* [Tasks to perform]:
[1] Rewrite the paragraph of the Equifax case study that begins "Equifax can use transparent failover" as a short bulleted list that keeps its main facts.
[2] Write the next part of the Equifax case study on Windows Server 2012, picking up after its last sentence.

* [Study text]:
Equifax also evaluated Chkdsk runtime improvements in Windows Server 2012. Chkdsk (short for check disk) is a command on Windows-based computers that displays the file system integrity status of hard disks and can fix logical file system errors. The file system in Windows Server 2012 quickly self-heals more issues online without requiring Chkdsk to run. This reduces Chkdsk execution frequency. “We run very large volumes on our file servers, and each may have multiple terabytes of disk space,” Garcia says. “Prior to Windows Server 2012, if we had a problem and ran Chkdsk, it could take many hours before the file server returned to operational status. With Windows Server 2012, the server returns to an operational status quickly while Chkdsk performs the validation in the background.”
Benefits
By upgrading to Windows Server 2012, Equifax will be able to significantly reduce maintenance-related downtime and work, which frees the IT staff to spend more time on new initiatives. The company will save money on servers and give its IT staff a better work-life balance.
Improve File Server Infrastructure Availability by Up to 40 Hours Annually
Equifax can use transparent failover in Windows Server 2012 to apply updates to clusters without scheduling downtime. “Windows Server 2012 delivers a revolutionary change in how we perform cluster updates,” Francois says. “We won’t have to schedule application shutdowns, fail over workloads to different nodes, and bring in the application teams to reconnect their applications. We expect to eliminate up to 40 hours annually of planned and unplanned downtime for our file server infrastructure.”
With Windows Server 2012, Equifax IT can continue to meet its 99.85 percent uptime commitments and, over time, raise its SLA. “In the information service business, it’s a big competitive differentiator if we don’t have to ask our customers for a Saturday night service outage while our competition does,” Francois says.
Create More Time for Innovation to Fuel Business Growth
With less time consumed by cluster updates, the Equifax server and application teams have more time to focus on the innovation needed to fuel business growth. “There are only 24 hours in the day, and ensuring service availability always goes to the top of the list,” says Garcia. “If we can reduce the time devoted to service availability, we can focus more effort on innovation. Our development team’s priority is creating new products, not working on support issues. With Windows Server 2012, we can be even more forward-thinking as an IT team.”

* [Material provided]:
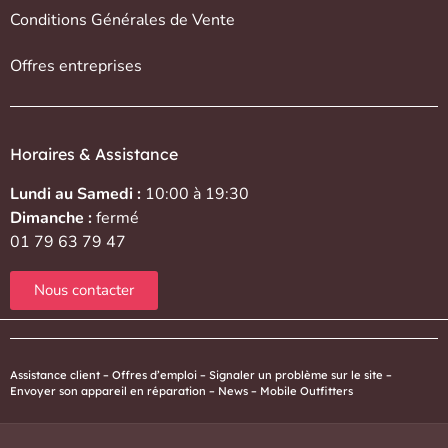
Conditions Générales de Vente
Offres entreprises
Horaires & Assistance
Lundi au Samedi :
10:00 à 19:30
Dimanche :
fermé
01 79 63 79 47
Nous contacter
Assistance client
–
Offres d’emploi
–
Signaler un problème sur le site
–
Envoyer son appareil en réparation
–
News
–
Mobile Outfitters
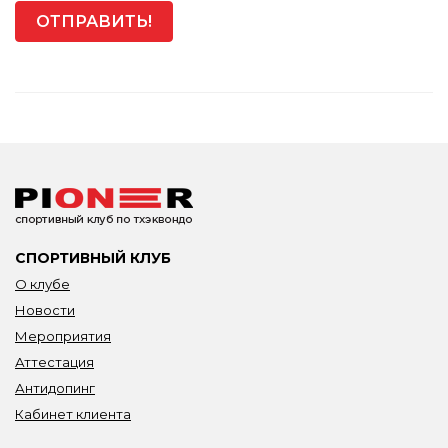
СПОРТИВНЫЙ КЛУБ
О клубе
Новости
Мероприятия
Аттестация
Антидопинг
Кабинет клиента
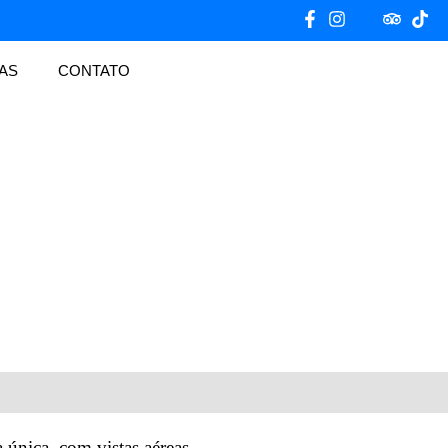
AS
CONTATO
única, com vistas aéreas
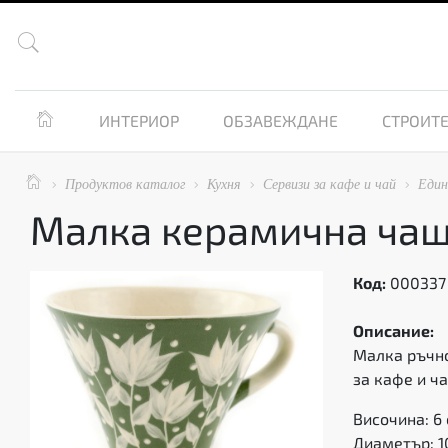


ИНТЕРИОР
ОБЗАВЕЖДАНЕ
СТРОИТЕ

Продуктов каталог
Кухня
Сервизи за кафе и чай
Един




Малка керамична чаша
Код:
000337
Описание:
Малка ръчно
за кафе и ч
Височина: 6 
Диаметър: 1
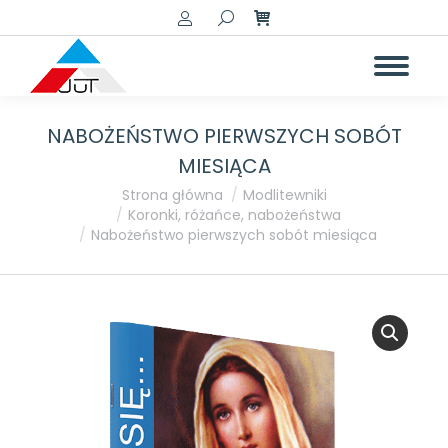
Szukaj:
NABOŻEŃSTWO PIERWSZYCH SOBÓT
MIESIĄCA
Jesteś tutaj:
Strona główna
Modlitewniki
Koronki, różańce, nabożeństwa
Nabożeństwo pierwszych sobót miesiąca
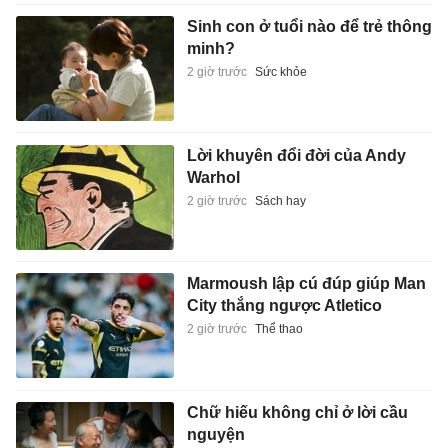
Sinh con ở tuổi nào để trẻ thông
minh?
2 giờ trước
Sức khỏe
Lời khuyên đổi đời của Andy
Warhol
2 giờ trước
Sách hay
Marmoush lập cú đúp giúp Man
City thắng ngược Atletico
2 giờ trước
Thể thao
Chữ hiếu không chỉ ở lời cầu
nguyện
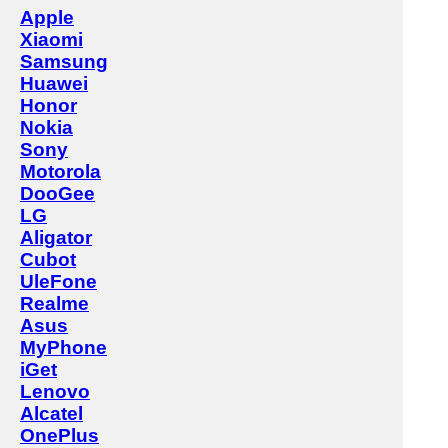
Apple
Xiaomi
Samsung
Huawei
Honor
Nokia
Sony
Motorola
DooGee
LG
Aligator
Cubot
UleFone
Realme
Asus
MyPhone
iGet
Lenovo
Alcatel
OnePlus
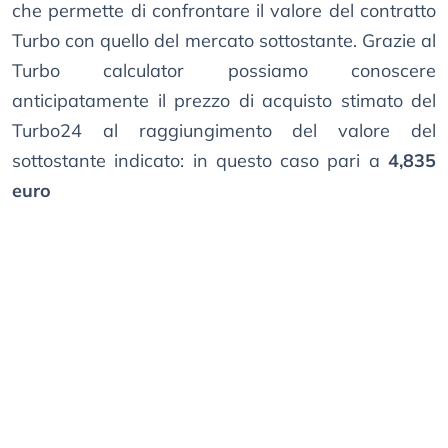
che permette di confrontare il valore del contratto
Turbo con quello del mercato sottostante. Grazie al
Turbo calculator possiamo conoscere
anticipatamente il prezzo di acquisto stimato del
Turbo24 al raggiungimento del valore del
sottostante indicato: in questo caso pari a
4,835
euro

--

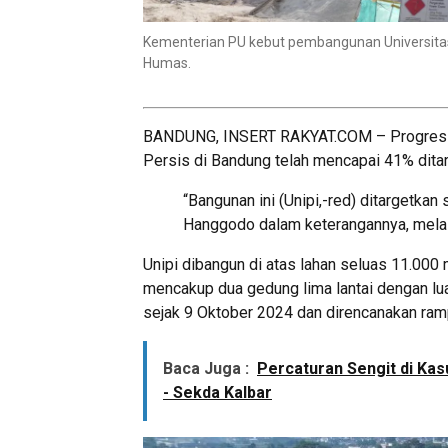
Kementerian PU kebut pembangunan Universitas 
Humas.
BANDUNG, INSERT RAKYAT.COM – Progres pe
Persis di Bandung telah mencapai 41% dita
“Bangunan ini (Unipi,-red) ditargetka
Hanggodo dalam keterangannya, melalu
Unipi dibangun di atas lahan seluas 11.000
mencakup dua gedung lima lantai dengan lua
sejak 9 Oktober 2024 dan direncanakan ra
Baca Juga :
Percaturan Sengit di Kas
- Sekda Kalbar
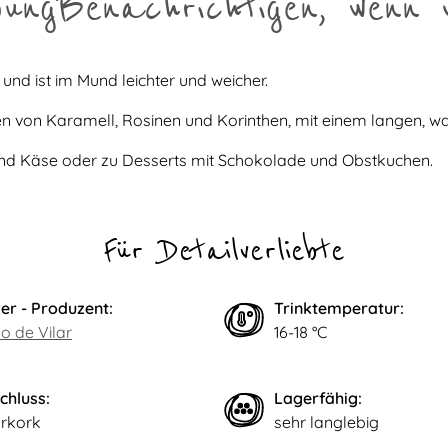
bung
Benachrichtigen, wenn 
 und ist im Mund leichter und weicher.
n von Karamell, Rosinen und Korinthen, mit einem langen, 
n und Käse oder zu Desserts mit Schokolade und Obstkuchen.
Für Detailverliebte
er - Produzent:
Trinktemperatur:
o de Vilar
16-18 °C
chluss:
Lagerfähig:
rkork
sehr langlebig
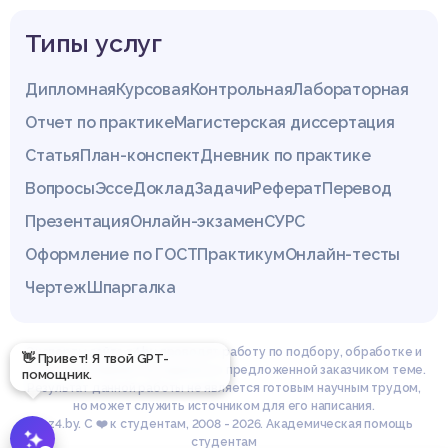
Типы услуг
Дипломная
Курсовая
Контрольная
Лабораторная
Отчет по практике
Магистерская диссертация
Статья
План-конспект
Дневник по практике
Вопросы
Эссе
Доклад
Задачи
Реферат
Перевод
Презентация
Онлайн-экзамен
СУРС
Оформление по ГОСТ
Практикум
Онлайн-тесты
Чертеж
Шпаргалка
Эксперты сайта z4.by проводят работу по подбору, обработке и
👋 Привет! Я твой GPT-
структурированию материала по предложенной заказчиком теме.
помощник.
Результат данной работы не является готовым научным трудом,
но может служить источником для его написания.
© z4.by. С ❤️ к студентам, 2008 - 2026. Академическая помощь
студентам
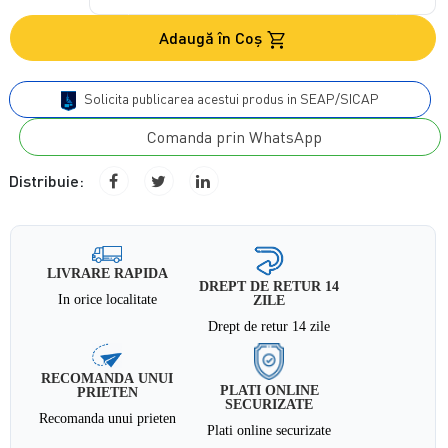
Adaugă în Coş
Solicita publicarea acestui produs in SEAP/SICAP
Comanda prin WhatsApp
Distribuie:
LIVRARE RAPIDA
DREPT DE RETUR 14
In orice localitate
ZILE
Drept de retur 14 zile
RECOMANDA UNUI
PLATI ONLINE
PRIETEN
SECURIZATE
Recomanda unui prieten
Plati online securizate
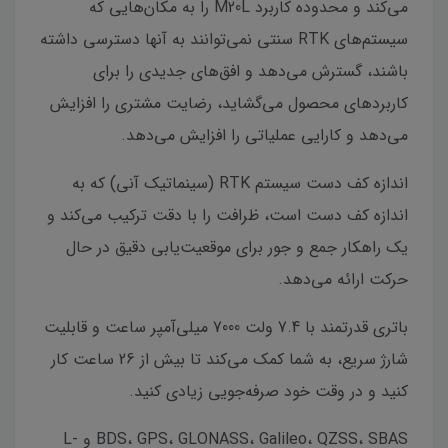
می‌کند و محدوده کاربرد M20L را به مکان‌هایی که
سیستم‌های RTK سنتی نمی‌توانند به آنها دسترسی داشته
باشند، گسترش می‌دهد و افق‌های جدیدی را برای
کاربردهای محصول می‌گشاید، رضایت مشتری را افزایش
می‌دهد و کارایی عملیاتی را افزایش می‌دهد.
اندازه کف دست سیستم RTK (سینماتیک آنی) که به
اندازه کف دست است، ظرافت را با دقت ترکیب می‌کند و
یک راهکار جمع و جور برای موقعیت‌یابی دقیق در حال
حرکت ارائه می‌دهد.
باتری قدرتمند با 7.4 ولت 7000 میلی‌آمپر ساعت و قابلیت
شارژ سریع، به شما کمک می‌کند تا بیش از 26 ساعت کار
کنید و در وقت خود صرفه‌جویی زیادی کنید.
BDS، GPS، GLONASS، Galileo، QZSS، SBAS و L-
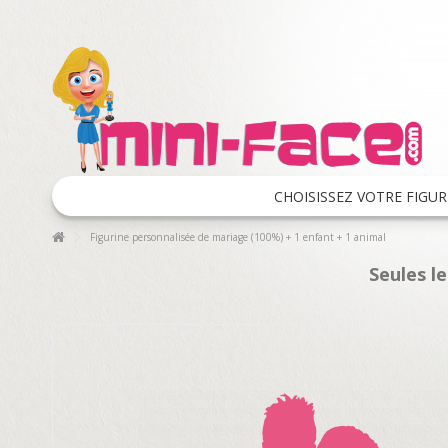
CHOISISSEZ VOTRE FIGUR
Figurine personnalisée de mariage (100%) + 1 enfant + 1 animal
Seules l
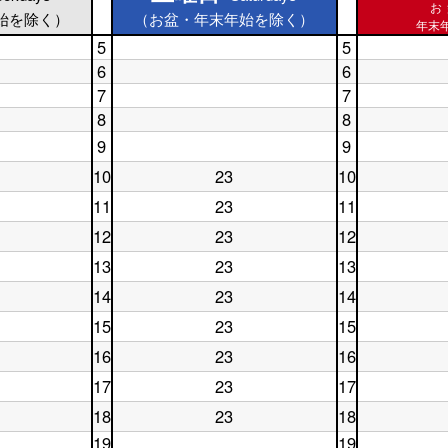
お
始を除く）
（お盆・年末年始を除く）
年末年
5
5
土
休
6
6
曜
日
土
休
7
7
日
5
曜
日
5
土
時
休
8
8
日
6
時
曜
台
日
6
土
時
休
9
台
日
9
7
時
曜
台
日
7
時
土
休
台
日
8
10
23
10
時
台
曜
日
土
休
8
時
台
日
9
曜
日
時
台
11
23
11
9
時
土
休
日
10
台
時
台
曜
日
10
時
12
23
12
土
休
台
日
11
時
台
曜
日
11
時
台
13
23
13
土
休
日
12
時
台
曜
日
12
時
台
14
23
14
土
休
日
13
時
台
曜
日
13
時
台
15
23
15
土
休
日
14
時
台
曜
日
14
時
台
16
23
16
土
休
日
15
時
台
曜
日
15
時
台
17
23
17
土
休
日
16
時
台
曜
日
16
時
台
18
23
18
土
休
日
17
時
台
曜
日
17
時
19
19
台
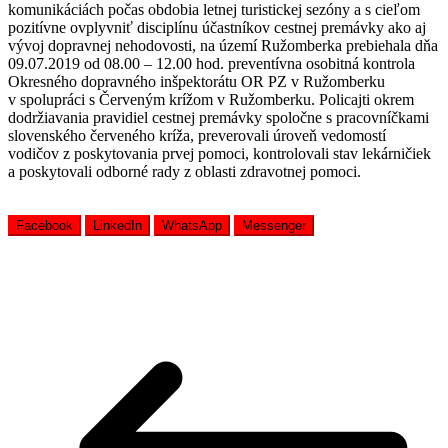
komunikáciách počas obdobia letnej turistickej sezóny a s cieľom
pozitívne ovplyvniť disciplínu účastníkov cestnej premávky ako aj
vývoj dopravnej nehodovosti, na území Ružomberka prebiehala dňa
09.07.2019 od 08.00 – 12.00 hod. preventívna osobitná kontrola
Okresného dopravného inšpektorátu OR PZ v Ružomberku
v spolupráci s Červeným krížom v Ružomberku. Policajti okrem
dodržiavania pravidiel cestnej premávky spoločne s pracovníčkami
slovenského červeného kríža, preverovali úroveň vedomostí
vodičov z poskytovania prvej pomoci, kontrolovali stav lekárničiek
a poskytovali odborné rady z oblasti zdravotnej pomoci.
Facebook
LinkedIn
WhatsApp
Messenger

==

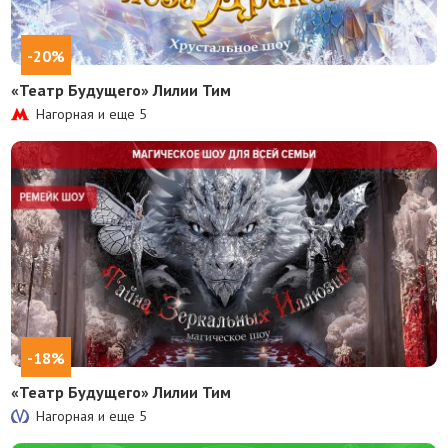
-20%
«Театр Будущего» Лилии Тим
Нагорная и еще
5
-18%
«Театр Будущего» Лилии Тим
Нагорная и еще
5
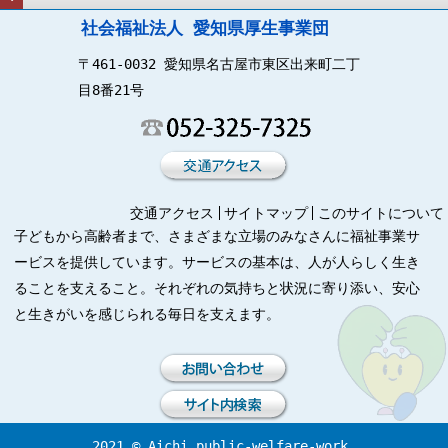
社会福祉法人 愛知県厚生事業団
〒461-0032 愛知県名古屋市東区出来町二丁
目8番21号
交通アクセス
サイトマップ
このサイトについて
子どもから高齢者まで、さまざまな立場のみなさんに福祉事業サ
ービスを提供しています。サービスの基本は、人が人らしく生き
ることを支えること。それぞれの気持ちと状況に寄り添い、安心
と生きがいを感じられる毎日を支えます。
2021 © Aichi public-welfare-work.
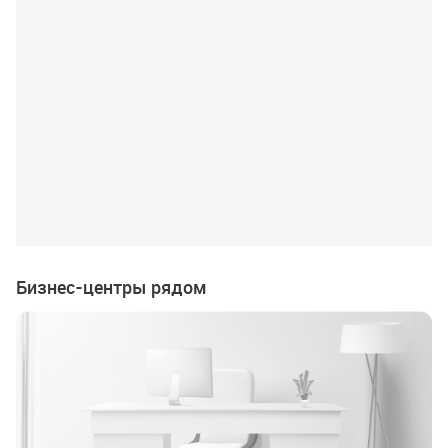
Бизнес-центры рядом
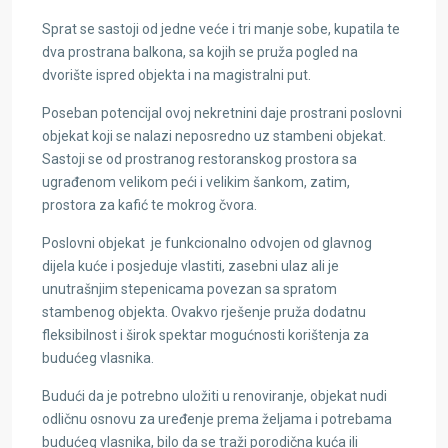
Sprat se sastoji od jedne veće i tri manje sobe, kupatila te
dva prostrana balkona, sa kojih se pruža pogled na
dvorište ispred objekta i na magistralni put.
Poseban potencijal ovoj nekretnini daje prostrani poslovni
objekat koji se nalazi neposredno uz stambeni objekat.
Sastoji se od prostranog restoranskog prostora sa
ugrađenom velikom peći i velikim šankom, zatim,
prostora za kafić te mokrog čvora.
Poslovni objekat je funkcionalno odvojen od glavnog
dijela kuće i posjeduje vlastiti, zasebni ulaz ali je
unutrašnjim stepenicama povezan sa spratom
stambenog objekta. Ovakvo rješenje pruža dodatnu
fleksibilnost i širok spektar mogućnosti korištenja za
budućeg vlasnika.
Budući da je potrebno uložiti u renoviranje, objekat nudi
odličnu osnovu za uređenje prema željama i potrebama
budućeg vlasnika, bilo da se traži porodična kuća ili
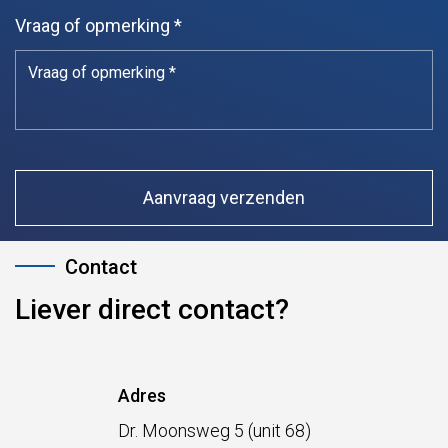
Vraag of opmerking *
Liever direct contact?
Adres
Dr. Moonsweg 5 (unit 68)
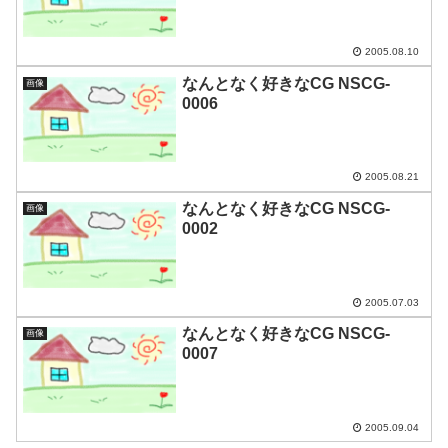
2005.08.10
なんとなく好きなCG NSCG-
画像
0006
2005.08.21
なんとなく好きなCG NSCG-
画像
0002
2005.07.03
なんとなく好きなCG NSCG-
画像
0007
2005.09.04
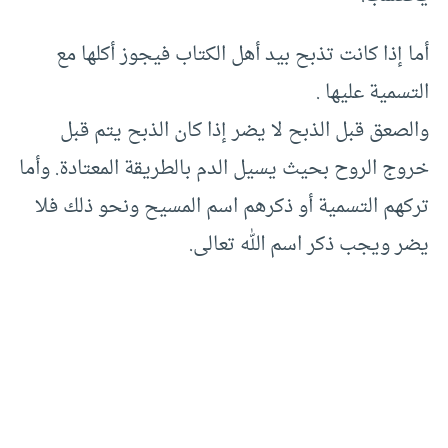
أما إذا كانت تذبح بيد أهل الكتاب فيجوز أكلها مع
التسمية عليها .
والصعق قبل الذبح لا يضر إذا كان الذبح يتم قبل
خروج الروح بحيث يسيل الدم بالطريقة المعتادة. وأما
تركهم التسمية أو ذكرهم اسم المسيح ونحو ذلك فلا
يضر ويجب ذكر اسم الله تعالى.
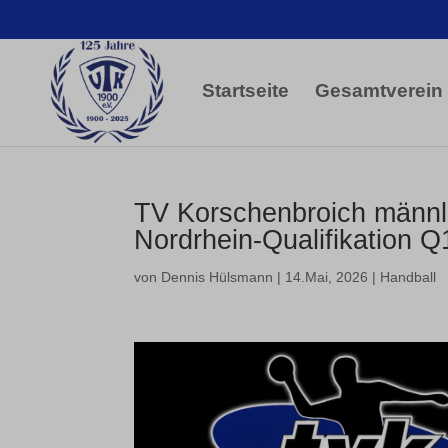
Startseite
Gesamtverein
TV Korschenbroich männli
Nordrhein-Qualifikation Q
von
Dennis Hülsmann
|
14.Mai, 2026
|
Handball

* [Answer list]:
[1]
- Transparent failover in Windows Server 2012 lets Equifax apply updates to clusters without scheduling downtime.
- Francois calls this a revolutionary change in how cluster updates are performed.
- Application shutdowns, failing workloads over to different nodes, and bringing in application teams to reconnect their applications will no longer be needed.
- Equifax expects to eliminate up to 40 hours a year of planned and unplanned downtime for its file server infrastructure.

[2]
Reduce New Server Deployments by Up to 30 Percent Annually
Equifax will also be able to trim the number of servers it buys by upgrading to Windows Server 2012. “With Windows Server 2008 R2, if I needed five file servers, I had to buy 10—five in my active cluster and five sitting there as insurance,” Francois says. “With Windows Server 2012, if I need five file servers, I only have to buy seven, with five in the active cluster and only two as insurance. We now have shared capacity across all the nodes, giving us a server efficiency of about 80 percent rather than our current 50 percent efficiency. With this kind of efficiency, we stand to reduce new server deployments by 20 to 30 percent annually.”
Improve Work-Life Balance
With Windows Server 2012, Equifax can also deliver a better work-life balance for its busy IT staff. “Anything I can do to minimize the number of people involved in a maintenance event delivers a big benefit, both in more efficient use of resources and in staff morale and retention,” Francois says. “Rising maintenance requirements were pushing us deeper into off-hours work, which is not when people want to be here. Any product that promotes better work-life balance means a lot to me as someone who runs a data center.”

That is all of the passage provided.